Records for the task START

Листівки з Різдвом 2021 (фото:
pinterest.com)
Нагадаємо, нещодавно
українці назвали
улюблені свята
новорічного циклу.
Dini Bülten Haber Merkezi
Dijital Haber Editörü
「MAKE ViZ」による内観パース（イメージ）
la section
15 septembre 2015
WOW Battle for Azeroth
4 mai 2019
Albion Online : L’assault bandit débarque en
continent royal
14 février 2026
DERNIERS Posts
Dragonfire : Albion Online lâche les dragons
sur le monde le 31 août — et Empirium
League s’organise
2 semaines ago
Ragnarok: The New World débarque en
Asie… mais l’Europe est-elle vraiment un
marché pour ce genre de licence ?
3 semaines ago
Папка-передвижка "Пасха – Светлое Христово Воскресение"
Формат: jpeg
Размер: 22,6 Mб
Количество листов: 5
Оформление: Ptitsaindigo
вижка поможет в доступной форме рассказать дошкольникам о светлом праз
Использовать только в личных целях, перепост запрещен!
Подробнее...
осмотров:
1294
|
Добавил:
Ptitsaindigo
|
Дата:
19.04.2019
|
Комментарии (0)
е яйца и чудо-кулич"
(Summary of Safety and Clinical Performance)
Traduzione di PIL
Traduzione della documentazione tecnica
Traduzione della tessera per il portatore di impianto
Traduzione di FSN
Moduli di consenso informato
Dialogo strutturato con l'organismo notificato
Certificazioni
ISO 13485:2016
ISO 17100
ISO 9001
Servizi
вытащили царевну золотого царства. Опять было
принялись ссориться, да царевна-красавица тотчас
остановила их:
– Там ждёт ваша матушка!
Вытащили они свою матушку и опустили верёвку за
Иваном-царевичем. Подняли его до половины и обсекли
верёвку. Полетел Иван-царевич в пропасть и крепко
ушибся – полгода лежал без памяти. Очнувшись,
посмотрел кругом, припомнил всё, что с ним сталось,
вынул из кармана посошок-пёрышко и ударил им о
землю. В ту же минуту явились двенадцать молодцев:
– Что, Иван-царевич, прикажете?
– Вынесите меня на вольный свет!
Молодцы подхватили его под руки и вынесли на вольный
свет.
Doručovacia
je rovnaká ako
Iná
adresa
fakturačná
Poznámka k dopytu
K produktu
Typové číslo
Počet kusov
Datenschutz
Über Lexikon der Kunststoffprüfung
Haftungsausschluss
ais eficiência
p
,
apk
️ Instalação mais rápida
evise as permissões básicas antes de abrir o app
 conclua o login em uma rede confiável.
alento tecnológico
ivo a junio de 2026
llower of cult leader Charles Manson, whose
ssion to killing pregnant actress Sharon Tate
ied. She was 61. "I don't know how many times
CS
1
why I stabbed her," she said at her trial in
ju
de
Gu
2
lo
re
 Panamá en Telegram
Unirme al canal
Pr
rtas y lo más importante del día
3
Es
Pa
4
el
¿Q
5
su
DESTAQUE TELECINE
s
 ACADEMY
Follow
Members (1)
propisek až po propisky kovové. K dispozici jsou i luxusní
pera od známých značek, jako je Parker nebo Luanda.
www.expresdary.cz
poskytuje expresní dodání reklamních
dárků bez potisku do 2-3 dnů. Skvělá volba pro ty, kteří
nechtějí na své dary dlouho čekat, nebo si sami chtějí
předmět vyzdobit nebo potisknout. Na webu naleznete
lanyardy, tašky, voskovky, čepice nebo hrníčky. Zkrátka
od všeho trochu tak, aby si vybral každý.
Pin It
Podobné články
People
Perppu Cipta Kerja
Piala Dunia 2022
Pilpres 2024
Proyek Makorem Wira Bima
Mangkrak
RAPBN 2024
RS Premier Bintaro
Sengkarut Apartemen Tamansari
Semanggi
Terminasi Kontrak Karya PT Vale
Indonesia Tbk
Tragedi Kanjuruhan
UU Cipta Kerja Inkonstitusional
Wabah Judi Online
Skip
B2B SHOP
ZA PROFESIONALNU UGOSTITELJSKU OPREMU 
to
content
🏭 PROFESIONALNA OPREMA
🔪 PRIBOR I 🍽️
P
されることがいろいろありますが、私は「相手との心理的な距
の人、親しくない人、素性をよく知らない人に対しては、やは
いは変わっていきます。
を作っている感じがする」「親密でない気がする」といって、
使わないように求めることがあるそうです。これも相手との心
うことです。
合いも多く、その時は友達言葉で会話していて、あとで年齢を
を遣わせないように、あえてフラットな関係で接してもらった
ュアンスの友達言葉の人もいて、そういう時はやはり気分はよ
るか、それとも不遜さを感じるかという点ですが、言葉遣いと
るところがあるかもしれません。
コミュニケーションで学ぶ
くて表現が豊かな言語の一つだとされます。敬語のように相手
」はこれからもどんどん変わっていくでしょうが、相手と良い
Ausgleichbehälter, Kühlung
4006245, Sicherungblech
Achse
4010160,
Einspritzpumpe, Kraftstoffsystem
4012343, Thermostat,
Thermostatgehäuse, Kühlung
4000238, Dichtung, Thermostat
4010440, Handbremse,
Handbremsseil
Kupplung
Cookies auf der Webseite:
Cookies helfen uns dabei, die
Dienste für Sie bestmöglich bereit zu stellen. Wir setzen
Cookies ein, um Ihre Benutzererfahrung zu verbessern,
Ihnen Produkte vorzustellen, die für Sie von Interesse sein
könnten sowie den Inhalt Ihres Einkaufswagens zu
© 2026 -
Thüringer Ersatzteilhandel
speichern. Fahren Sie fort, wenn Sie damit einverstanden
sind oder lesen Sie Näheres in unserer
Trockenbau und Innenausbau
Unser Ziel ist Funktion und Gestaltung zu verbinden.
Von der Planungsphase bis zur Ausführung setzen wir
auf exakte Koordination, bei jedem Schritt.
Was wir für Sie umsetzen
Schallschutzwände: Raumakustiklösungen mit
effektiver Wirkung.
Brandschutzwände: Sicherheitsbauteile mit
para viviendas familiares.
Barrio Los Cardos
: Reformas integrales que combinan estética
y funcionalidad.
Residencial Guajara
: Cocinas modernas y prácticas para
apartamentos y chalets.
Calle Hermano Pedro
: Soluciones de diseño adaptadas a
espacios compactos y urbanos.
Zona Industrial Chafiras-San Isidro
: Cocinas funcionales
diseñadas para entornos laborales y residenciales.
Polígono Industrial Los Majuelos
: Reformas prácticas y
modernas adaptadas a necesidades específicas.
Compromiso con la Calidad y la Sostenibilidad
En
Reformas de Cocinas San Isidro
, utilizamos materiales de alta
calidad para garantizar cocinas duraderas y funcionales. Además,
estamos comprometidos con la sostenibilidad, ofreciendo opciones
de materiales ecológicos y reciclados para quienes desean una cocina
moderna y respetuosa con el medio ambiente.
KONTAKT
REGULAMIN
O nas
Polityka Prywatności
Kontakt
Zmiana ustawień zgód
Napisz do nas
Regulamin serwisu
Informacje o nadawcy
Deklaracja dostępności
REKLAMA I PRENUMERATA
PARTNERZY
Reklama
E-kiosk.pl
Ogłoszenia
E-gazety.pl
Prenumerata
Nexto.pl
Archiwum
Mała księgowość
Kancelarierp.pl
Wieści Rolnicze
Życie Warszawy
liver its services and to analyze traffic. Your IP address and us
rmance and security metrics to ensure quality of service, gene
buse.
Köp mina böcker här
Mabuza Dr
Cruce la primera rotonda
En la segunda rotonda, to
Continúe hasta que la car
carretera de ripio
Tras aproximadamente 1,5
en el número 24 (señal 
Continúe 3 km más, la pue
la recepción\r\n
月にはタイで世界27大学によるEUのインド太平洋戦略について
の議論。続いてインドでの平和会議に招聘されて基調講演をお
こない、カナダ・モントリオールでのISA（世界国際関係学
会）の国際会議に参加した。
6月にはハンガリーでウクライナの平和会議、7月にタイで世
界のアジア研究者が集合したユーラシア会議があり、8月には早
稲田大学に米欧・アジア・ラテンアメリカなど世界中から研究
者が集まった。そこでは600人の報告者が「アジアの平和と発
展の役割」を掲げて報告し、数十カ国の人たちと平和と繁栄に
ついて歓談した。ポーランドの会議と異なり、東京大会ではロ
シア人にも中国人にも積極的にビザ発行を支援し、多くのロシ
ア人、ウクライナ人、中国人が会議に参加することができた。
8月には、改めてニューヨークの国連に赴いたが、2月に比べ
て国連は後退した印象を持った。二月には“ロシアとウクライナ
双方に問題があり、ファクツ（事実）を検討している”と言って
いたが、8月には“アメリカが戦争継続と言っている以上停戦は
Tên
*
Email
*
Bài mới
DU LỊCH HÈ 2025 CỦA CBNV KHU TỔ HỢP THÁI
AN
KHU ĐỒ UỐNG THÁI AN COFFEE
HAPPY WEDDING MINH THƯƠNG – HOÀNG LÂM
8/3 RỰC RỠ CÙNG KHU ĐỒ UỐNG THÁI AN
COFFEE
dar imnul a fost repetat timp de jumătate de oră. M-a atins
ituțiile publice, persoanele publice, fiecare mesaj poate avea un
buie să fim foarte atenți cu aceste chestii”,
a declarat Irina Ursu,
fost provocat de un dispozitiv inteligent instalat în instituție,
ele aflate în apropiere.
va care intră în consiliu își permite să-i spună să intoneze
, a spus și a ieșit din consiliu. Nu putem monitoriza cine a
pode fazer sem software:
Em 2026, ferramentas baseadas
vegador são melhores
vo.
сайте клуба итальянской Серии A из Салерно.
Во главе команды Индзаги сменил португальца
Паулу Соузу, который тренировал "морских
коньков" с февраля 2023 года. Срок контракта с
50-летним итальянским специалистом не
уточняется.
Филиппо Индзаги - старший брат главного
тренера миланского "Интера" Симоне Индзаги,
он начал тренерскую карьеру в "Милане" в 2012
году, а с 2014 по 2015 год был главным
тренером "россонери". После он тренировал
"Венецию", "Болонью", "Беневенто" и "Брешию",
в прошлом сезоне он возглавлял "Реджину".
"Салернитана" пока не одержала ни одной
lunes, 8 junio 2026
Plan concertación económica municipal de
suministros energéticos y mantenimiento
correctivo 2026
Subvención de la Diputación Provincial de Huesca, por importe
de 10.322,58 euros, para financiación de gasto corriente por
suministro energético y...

Records for the task END

* _What needs to be done_
How many lines of the records above contain the string "UỐNG"? Reply with the number alone.

* _Solved problem_
2